To investigate the potential analgesic benefit of adding clonidine to bupivacaine during preincisional field block in posterior approaches for spine surgeries.


Two hundred twenty-five patients were enrolled in this study and underwent lumbar spinal fusion (n = 80), lumbar laminectomy (n = 25), lumbar microdiscectomy (n = 94), or cervical laminectomy (n = 26). In each surgical subgroup, patients were randomly assigned in a double-blinded fashion to receive either 20 mL of 0.25% bupivacaine alone (control group, n = 109) or with 150 μg clonidine (clonidine group, n = 116) in the form of a preincisional field block. Outcome parameters included area under the curve of pain from postoperative day D0 to D8 and rescue morphine consumption from D0 to D3.
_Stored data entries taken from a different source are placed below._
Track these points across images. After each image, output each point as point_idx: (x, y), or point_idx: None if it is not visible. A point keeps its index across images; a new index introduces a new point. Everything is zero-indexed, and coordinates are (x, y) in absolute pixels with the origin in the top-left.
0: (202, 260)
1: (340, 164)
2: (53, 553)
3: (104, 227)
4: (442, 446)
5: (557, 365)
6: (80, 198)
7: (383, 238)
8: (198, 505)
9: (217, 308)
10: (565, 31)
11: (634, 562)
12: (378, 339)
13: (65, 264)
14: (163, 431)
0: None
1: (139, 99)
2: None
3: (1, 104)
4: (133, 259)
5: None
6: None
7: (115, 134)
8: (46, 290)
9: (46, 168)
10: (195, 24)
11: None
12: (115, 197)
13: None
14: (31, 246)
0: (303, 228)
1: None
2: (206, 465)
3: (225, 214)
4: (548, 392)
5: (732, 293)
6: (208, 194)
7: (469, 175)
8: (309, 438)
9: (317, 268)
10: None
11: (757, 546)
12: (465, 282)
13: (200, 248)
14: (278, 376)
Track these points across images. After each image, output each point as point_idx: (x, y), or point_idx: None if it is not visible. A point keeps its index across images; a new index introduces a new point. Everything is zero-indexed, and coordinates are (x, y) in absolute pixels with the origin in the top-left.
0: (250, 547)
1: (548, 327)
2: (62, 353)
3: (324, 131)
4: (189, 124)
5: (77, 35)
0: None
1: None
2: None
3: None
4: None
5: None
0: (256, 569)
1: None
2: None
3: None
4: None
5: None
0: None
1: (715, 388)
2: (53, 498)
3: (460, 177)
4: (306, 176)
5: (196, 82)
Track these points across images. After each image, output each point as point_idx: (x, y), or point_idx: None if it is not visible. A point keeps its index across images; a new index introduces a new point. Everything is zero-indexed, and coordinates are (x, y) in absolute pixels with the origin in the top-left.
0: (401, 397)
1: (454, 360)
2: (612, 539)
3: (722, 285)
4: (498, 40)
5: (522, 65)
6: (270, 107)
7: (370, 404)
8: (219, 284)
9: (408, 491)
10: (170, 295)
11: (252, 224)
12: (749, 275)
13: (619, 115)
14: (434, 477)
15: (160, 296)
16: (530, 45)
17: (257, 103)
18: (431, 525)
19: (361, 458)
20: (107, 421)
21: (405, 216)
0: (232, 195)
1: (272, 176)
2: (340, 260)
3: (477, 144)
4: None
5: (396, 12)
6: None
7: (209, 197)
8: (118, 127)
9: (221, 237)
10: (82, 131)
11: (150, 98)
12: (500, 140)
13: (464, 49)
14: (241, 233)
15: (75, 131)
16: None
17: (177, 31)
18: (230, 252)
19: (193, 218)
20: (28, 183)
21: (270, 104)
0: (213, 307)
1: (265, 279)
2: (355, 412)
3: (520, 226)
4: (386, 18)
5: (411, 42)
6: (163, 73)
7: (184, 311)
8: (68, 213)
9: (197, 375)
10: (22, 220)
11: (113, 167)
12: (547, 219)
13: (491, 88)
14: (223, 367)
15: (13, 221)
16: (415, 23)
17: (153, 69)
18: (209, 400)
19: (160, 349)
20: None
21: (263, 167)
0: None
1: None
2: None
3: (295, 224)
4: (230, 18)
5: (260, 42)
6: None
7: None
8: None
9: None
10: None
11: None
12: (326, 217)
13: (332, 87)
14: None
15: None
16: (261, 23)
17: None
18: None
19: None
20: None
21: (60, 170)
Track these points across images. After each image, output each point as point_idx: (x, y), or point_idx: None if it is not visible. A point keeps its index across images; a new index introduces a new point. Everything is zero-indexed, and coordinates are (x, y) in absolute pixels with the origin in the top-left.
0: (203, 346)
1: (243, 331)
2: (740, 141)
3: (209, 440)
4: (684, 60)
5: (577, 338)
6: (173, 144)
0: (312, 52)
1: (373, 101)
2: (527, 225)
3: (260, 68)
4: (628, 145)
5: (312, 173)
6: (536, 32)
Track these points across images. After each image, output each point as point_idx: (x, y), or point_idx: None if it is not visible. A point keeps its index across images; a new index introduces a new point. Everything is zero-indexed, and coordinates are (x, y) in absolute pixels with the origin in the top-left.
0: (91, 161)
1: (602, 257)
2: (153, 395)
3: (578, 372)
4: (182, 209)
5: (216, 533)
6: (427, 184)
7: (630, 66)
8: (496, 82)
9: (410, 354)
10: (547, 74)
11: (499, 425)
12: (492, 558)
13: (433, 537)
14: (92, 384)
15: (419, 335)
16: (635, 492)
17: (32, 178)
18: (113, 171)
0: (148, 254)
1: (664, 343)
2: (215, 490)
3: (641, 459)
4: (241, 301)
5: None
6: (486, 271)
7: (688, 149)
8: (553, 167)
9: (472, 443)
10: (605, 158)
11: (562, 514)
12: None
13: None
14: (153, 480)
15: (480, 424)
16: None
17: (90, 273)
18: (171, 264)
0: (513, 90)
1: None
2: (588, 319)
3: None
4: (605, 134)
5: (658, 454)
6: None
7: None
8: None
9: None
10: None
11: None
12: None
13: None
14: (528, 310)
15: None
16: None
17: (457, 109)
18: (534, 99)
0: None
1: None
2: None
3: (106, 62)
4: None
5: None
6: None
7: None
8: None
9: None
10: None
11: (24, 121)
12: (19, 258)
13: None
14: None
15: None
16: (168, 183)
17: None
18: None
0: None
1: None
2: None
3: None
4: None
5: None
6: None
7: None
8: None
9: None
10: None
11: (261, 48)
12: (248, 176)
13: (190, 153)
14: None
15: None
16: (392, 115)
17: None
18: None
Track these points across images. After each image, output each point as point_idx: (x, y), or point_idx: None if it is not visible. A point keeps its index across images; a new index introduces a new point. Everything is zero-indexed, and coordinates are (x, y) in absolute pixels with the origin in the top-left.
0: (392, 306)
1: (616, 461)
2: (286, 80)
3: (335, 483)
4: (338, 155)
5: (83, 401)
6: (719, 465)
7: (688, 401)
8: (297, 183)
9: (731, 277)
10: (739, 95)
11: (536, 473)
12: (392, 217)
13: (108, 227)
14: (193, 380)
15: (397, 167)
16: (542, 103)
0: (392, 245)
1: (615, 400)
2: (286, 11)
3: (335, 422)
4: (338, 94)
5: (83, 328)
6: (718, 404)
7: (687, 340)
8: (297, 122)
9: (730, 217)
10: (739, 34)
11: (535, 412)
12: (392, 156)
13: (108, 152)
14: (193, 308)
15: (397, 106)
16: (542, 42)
The area under the curve was reduced in the clonidine group, particularly in the microdiscectomy subgroup, and without reaching statistical significance in the cervical laminectomy subgroup. Total rescue morphine consumption was reduced in the clonidine group, particularly at D1-D2, a benefit that was exclusive to the lumbar stenosis and lumbar fusion subgroups. Field block with clonidine, surgical subgroup, and the presence of preoperative spinal pain were factors independently influencing postoperative wound pain in multivariate analysis.


The addition of clonidine to local preincisional field block with bupivacaine resulted in better and prolonged postoperative analgesia in posterior lumbar spine surgeries, an effect that was more pronounced in patients with no preoperative spinal pain.